Pol B. Edinger katalogisiert zurzeit den Bestand der Bibliotheken, der etwa 45.000 Bücher umfasst. Er benutzt dafür KOBi. (c) ÖOK/emw | Bild zum Download
KOBi
Die Erschließung der rund 45.000 Bücher erfolgt mit dem „Katalog der Ordensbibliotheken“, kurz KOBi genannt. Dabei handelt es sich um einen Bibliotheksverbund, der auf der etablierten Open-Source-Software Koha basiert. Entwickelt wurde KOBi vom Bereich Kultur und Dokumentation der Österreichischen Ordenskonferenz in Zusammenarbeit mit der Bibliothek der Erzabtei St. Peter in Salzburg und dem ehemaligen Bibliothekar der Minoriten. Seit 2020 ist der Verbund online zugänglich. Aktuell gehören neun Ordensbibliotheken dazu – darunter auch die Zentralbibliothek der Minoriten in Wien sowie die Konventbibliothek der Franziskaner-Minoriten in Fribourg in der Schweiz.
Irene Kubiska-Scharl beim Entdecken der literarischen Schätze der Minoritenbibliothek. (c) ÖOK/emw | Bild zum Download
Ein musikalisches Weltkulturerbe
Besonders hervorzuheben ist das Musikarchiv der Minoriten. Es umfasst kirchenmusikalische Werke des 17. und 18. Jahrhunderts, darunter eine einzigartige Sammlung von Musikalien des Minoritenpaters Alexander Giessel (1694–1766).

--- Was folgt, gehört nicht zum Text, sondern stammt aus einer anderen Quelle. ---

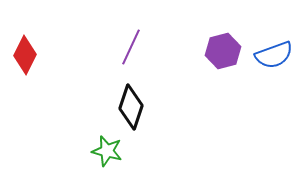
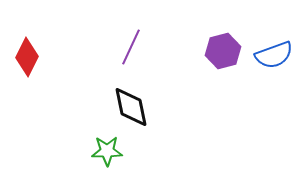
red diamond: moved 2 px right, 2 px down
black diamond: rotated 30 degrees counterclockwise
green star: rotated 16 degrees counterclockwise
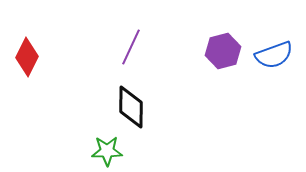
black diamond: rotated 12 degrees clockwise
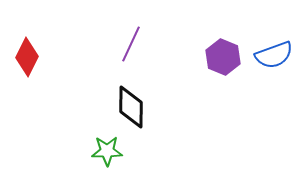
purple line: moved 3 px up
purple hexagon: moved 6 px down; rotated 24 degrees counterclockwise
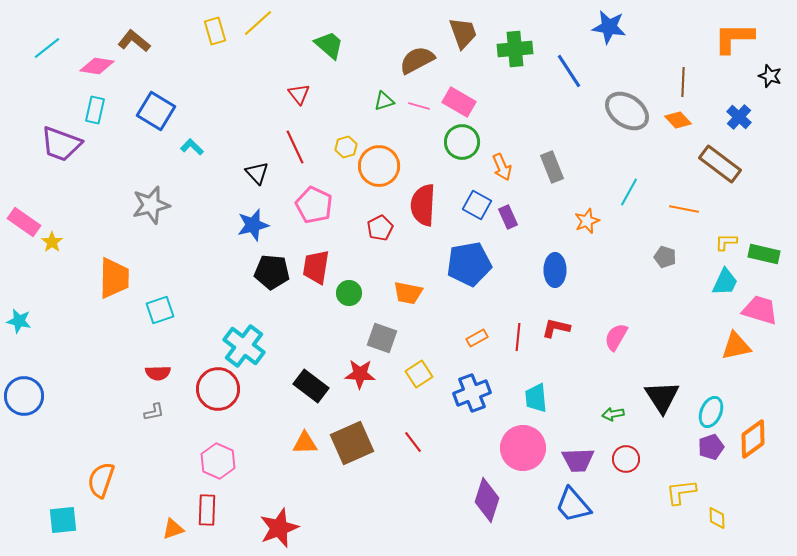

Er war Regens Chori, Organist und Bassist an der Wiener Minoritenkirche – und Schüler des berühmten Hofkomponisten Johann Joseph Fux.
Giessel stand in engem Kontakt mit weiteren bedeutenden Komponisten seiner Zeit, wie Gottfried Muffat und Karl Georg Reutter. Seine Sammlung gibt einen einzigartigen Einblick in das musikalische Repertoire rund um die Wiener Hofkapelle. Kein Wunder also, dass dieser Bestand Ende 2024 in das „Memory of the World“-Register der UNESCO aufgenommen wurde.
Das kulturelle Erbe der Minoriten liegt in guten Händen: Die Bibliothek ist direkt dem Provinzial P. Bernhard Lang unterstellt und wird vom Bibliothekar Pol B. Edinger fachmännisch geleitet.
Ein besonderer Schatz ist das Kräuterbuch aus dem 16. Jahrhundert. (c) ÖOK/emw | Bild zum Download
Bücher feiern – am Welttag des Buches
Jedes Jahr am 23. April wird weltweit der „Tag des Buches und des Urheberrechts“ gefeiert – ein Datum, das an die großen Schriftsteller William Shakespeare und Miguel de Cervantes erinnert, die beide an diesem Tag im Jahr 1616 starben. In Spanien entstand daraus die Tradition, Bücher zu verschenken. Auf Initiative der spanischen Regierung griff die UNESCO diese Idee auf und gründete 1995 den neuen Gedenktag.
Ein idealer Anlass also, um einen verborgenen Schatz mitten in Wien zu entdecken: die Zentralbibliothek der Minoriten. Mit ihren fünf Bibliotheken, 45.000 Büchern, seltenen Handschriften, Urkunden und musikalischen Kostbarkeiten ist sie ein Ort, an dem Vergangenheit lebendig bleibt – und Geschichten darauf warten, weitererzählt zu werden.